Students unearth ways to improve campus composting habits 

3 people leaning against disposal bins beside the seating area in MUSC.

Carlos Figueira, director in Facility Services, Skye Earley, Sustainability Intern, and Luc Bernier, environmental science professor, with waste and compost bins on campus. (Matt Clarke/McMaster University)


Fourth-year student Skye Earley is digging into whether students, faculty and staff know how, where or why they should compost on campus.

Earley is collaborating with Luc Bernier, professor from the Faculty of Science, and Carlos Figueira, a director responsible for waste management at McMaster, on a thesis project looking at what ways to encourage tossing organic waste in compost bins on campus.

“We are asking students, faculty and staff to take a quick survey to give us some clues on how to improve composting at an individual level on campus,” Earley says.

“Do people on campus think there are enough composting bins or know where they are located? Do people think compost bins are garbage bins or vice versa? Is the signage clear? Does everyone know why composting matters?”

On campus, organic food waste can be placed in compost bins, which a third-party vendor takes offsite for sorting and composting.

The composted material is returned to McMaster as a natural fertilizer  for plants and trees.

“Composting is more sustainable than placing food waste in the garbage bin, where it will end up producing more harmful greenhouse gases as it breaks down beneath inorganic waste in a landfill,” says Bernier, a professor in the School of Earth, Environment & Society.

“You might not think individual actions matter, like throwing an apple in the garbage bin. McMaster’s campus has over 37,000 students and even more staff eating here daily. These individual actions add up.”

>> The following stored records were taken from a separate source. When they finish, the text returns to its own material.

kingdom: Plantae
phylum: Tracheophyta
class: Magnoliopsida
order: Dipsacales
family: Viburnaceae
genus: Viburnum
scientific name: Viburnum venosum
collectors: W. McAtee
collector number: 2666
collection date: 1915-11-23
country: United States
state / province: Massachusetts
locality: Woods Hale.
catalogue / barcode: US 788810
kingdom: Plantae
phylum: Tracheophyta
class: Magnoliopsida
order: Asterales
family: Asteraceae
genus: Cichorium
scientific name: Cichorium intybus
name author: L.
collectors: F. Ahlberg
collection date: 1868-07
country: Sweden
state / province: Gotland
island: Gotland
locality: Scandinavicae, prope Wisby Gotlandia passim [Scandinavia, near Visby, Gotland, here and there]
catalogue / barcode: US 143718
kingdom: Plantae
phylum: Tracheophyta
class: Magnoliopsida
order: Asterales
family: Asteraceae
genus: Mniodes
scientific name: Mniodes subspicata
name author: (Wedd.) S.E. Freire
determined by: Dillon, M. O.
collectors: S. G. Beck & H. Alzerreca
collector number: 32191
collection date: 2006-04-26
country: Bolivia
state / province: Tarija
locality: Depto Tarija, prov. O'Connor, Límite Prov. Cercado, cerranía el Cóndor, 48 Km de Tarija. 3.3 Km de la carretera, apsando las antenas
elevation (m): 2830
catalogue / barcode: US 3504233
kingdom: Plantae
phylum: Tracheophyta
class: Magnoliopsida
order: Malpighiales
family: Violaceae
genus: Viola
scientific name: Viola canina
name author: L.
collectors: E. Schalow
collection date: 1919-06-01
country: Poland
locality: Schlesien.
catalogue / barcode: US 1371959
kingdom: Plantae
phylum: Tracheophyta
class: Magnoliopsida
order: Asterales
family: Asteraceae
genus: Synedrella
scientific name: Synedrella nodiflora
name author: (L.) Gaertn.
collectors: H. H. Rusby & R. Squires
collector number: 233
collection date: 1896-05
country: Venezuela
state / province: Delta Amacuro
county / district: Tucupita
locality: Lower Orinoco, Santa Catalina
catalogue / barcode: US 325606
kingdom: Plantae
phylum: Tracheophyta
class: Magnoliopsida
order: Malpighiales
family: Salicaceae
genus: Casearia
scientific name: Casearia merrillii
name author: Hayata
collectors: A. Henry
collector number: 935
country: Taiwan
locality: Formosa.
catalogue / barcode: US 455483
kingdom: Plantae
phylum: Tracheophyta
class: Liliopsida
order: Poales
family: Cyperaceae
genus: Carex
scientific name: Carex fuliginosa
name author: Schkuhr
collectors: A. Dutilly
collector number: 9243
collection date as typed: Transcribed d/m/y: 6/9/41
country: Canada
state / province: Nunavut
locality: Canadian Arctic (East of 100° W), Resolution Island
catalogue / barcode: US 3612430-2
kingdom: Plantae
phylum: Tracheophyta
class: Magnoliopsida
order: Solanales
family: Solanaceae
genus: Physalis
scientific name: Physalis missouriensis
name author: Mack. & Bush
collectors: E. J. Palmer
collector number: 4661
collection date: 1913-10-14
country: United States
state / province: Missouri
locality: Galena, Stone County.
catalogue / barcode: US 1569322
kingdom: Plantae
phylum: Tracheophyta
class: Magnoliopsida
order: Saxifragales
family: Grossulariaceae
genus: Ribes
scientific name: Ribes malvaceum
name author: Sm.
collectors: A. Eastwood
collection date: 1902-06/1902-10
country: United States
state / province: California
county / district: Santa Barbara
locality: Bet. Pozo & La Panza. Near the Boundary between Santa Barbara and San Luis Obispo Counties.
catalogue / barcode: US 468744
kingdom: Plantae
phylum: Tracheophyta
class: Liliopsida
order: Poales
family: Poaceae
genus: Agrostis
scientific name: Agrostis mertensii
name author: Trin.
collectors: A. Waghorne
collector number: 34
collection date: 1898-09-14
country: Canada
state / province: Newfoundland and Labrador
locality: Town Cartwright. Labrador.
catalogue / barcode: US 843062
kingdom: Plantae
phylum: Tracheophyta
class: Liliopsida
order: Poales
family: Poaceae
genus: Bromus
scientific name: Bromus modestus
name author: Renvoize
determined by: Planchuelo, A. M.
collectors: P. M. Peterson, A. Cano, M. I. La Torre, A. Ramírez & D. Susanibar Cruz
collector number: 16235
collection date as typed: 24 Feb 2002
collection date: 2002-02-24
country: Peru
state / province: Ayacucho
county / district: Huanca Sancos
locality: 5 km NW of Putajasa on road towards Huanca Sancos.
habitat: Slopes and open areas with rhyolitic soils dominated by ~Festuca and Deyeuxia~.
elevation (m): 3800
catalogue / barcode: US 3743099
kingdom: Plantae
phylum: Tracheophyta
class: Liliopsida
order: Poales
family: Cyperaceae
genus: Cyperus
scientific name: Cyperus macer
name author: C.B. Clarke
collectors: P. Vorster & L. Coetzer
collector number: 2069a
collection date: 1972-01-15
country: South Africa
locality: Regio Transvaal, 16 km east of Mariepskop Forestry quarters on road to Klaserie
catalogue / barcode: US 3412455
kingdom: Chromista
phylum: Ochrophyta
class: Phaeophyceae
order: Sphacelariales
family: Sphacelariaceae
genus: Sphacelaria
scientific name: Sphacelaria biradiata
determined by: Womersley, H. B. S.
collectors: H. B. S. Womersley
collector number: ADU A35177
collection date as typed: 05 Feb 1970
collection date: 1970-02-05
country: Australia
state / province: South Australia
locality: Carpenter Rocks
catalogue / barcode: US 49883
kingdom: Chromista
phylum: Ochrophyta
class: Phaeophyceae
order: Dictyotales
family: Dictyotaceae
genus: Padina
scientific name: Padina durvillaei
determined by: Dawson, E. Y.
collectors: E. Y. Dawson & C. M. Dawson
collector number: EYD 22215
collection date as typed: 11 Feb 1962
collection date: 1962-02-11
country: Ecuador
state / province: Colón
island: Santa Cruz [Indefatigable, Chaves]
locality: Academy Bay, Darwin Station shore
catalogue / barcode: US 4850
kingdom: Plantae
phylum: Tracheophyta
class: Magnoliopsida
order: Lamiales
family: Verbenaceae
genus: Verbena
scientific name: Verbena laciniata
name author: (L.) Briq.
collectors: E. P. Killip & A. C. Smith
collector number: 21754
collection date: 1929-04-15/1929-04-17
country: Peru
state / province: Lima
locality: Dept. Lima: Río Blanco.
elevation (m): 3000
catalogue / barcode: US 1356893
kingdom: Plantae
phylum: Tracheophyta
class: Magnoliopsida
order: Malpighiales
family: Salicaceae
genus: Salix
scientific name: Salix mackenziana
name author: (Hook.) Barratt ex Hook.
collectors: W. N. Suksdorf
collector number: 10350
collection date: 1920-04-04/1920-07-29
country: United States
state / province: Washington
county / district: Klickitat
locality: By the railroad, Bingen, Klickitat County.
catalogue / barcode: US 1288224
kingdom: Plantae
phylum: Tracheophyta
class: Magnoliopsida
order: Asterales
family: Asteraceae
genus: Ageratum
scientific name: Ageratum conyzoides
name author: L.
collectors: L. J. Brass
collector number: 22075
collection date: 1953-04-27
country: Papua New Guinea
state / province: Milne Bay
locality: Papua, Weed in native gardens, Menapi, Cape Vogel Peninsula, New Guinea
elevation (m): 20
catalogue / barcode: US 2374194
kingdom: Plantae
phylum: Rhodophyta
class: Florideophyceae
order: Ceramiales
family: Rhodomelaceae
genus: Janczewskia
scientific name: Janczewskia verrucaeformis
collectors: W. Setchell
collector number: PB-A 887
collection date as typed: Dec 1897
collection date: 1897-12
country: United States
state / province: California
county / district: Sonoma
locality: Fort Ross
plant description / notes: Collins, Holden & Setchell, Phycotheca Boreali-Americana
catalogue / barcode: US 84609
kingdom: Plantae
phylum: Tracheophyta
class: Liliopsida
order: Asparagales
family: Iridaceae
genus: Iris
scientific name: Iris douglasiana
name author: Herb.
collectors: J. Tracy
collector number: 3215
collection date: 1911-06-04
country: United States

McMaster students are active partners in sustainability on campus and Bernier has seen first-hand that students have a growing appetite to get involved. “Our world has finite resources and students know that influencing sustainable change on campus matters,” he says.

McMaster just completed its waste audit for 2022, and the pending results will be considered as part of this project. The population on campus was impacted by the pandemic during the last two years, making the 2019 waste audit the most recent comparable results. Expanding and encouraging participation in composting at our sites is a part of McMaster’s Sustainability Strategy.

“Our last waste audit indicated that 21.5 per cent of organic waste ends up in garbage bins. This is waste that would ideally be placed in the compost bin,” says Fieguera, director of custodial and grounds services at McMaster.

“When non-organic waste ends up in the compost bin, it can become very difficult for our vendor to sort it and it may go to landfill as a last resort. Anything we can do to increase proper composting on campus will make a difference here.”

Earley’s project is part of her sustainbility internship, a program where undergraduate students complete a sustainability-focused capstone or thesis in their program of study, while going above and beyond through practical application in sustainability.

McMaster students, faculty and staff who take the project survey will help Earley develop recommendations for positive changes on campus.

Other students associated with the Academic Sustainability Program have also begun collaborating with Facility Services on a pilot project that encourages staff across campus to champion composting in their area.

The outcomes from the pilot and the results of Earley’s survey will both be incorporated into Facility Services’ sustainability planning. The continued collaboration between students, faculty and staff is what will help boost composting rates and create a brighter future on campus in the years ahead.